Raj Kumar Hirani?s Lage Raho Munnabhai elicited a three-minute standing ovation at Cannes.
Serge Sobczynski’s ‘All the Cinemas of the World’ drew all of his seven Indian directors to Cannes. From Tamil Nadu, Mani Ratnam arrived to present Guru; from Mumbai, Bhavna Talwar for her debut film Dharm; Rajkumar Hirani for Lage Raho Munnabhai (eliciting a 3-minute standing ovation); Mridul Toolsidass for Missed Call; from Kolkata, Rituparno Ghosh for Dosar; from Kerala, Dr Biju for Saira and from Tamil Nadu, for Veyil.
Sunday May 20 afternoon’s highlight was the panel discussion with these directors on current trends in Indian cinema, starting with how Indian cinema worked in terms of creativity and content and ending with problems of funding and production.

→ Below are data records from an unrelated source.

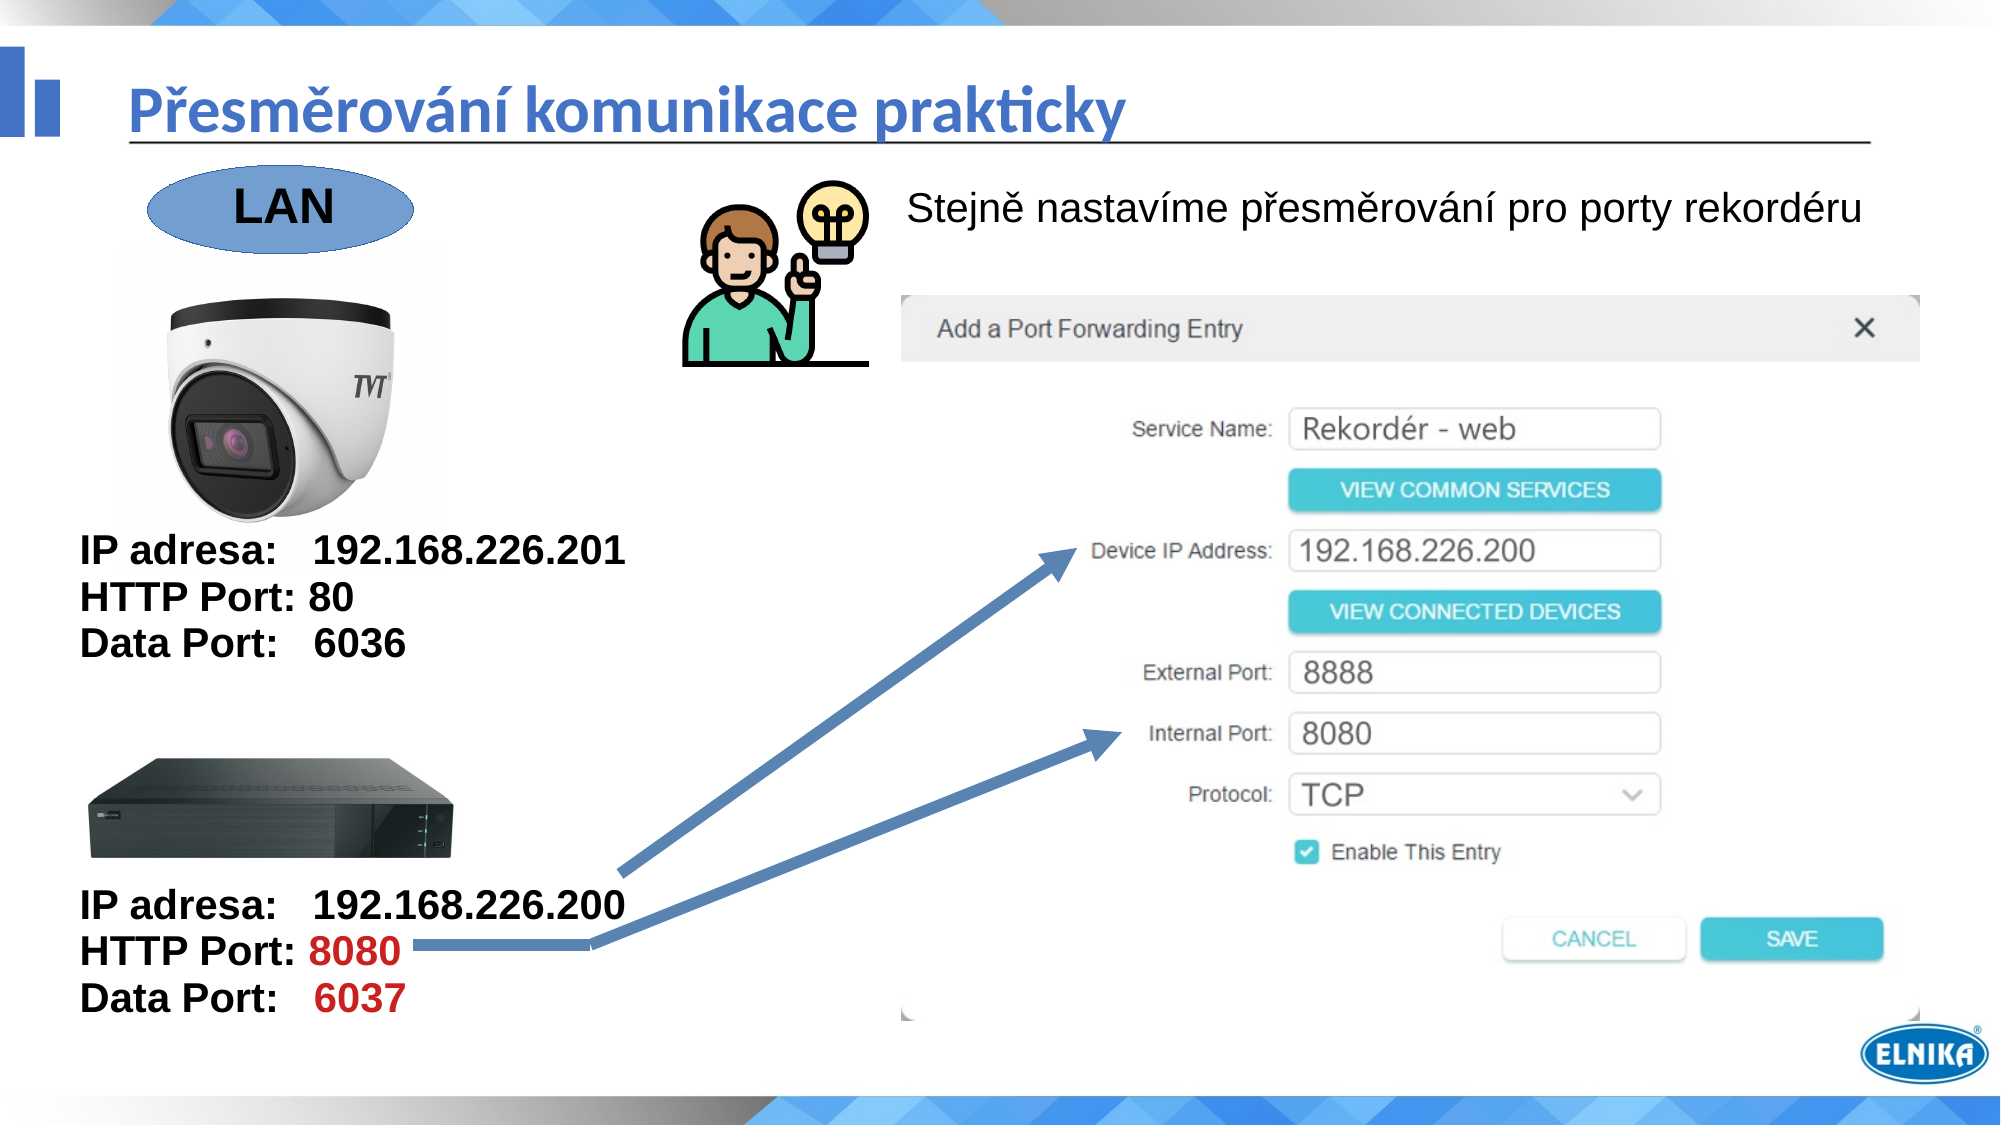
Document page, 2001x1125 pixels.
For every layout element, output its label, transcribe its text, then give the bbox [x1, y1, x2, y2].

text_box Stejně nastavíme přesměrování pro porty rekordéru [885, 171, 1920, 338]
text_box [147, 165, 346, 249]
text_box [378, 179, 414, 240]
picture [0, 0, 2001, 1125]
text_box LAN [218, 171, 378, 298]
text_box IP adresa: 192.168.226.201 HTTP Port: 80 Data Port: 6036 [64, 519, 656, 721]
text_box Přesměrování komunikace prakticky [78, 58, 1211, 154]
text_box IP adresa: 192.168.226.200 HTTP Port: 8080 Data Port: 6037 [64, 873, 656, 1076]
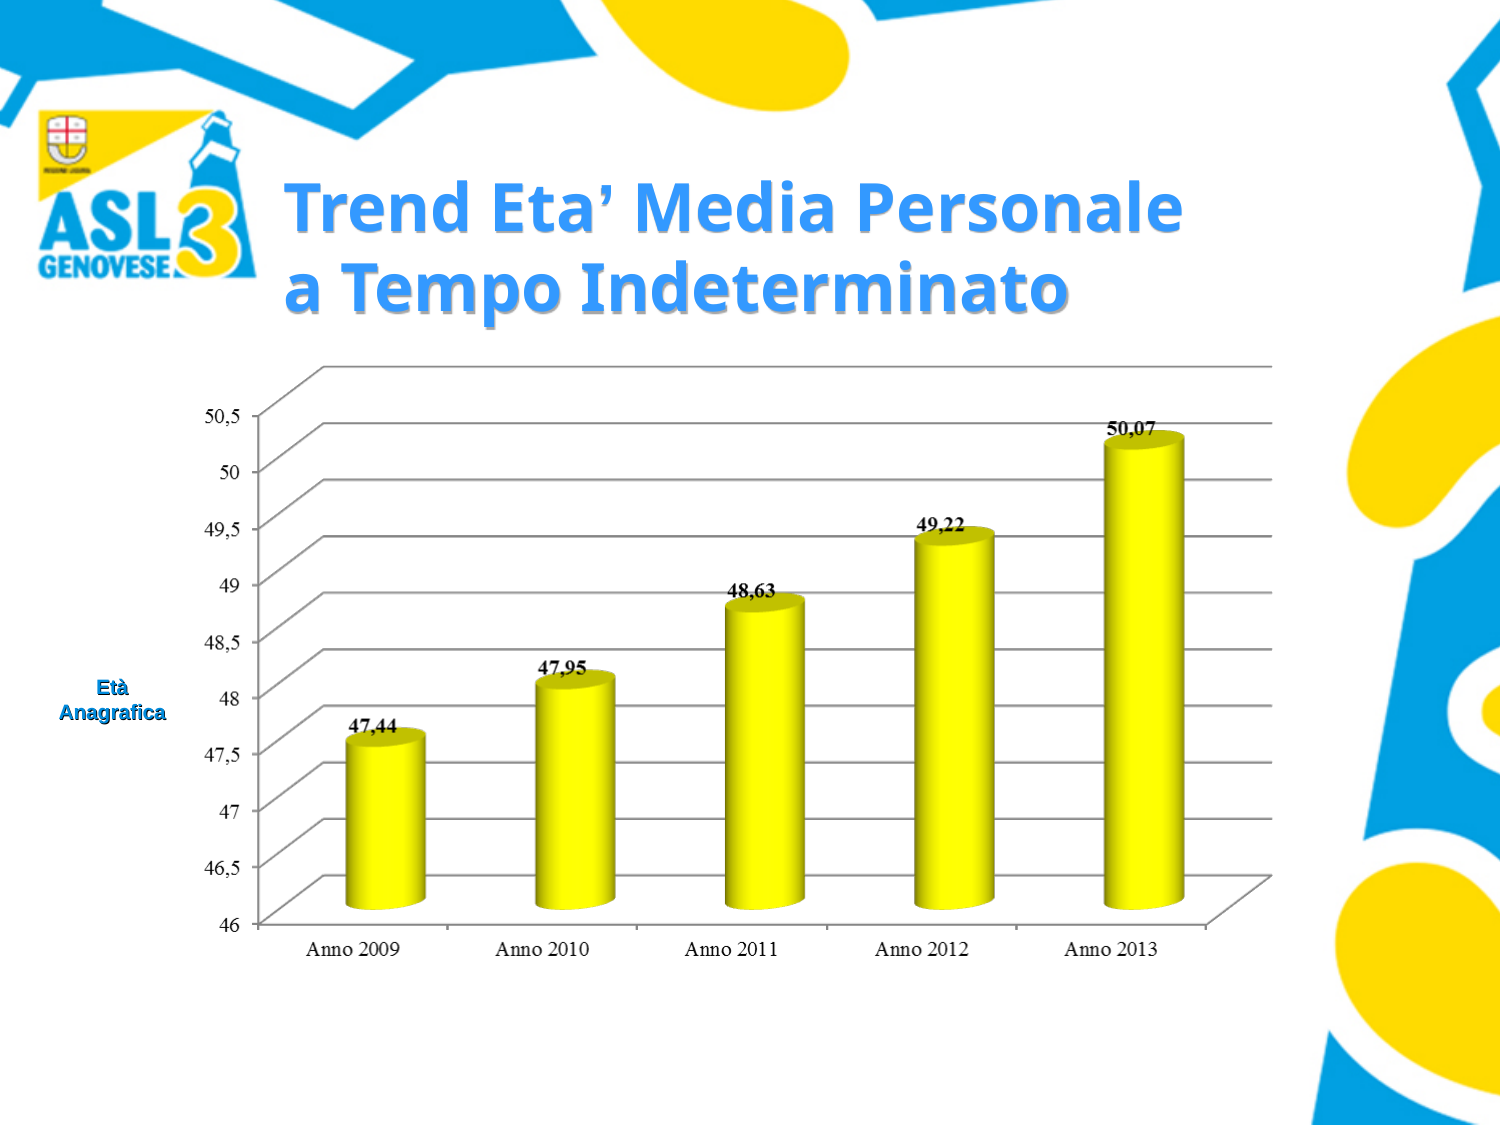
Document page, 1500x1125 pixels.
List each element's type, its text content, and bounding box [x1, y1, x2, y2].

text_box Età Anagrafica [41, 657, 184, 740]
chart [161, 329, 1326, 985]
title Trend Eta’ Media Personale a Tempo Indeterminato [268, 157, 1355, 299]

The articulate Rituparno Ghosh led the discussion for most of the way, focusing it on the intricacies and conflicts that Indian cinema, regional and mainstream, faced with Hindi leading the box-office in India and abroad. Munnabhai being re-made in two South Indian languages, he felt, meant that the original’s true essence was lost. While Hirani agreed in principle he felt it was inevitable and necessary for a popular film to reach wider audiences by whatever means – and language – that made it most accessible to wider markets. Dr Biju said that for him making films in his own milieu and language was essential. Bhavna Talwar said her debut work Dharm was set in Benaras, a place unfamiliar to her along with its setting of religious practice, which is what her film is about. But the film’s content guided her, she said, and she felt comfortable with the process. She added, in reply to a question, that she never for a moment felt hampered at being a woman director making her first film.
When it came to raising money, Dr Biju said that in Kerala the vastly neglected art film depended entirely on like-minded and generous independent producers. All the filmmakers felt that State funding was not available these days. They relied on production houses backing them, on foreign tie-ups and private financial backers.
Mani Ratnam had the last word. When asked if the industry was too star-driven, he replied succinctly, “For me, a “star” is not a bad word – entirely the contrary. A star is an invaluable ally for those filmmakers who want to make a different kind of cinema, one that aims at new ideas. A star is both experienced and accomplished and brings his/her artistry and edge to the film. Because a star is known, it helps a film to be accepted and to travel. And nowadays, a star is looking for challenging material and roles.” The other two major directors, Hirani and Ghosh, were in complete agreement.
All the directors were hopeful about looking into the future with their work. But they suggested that creativity and originality were needed in greater force and strength to extend Indian cinema to its maximum potential.
On the international front, the buzz of the day was Michael Moore’s Sicko. He retained his hold on Cannes as their documentary mascot. His film, a caustic, incisive expos? on the malpractices and injustice of the American public health systems, was enthusiastically endorsed all round.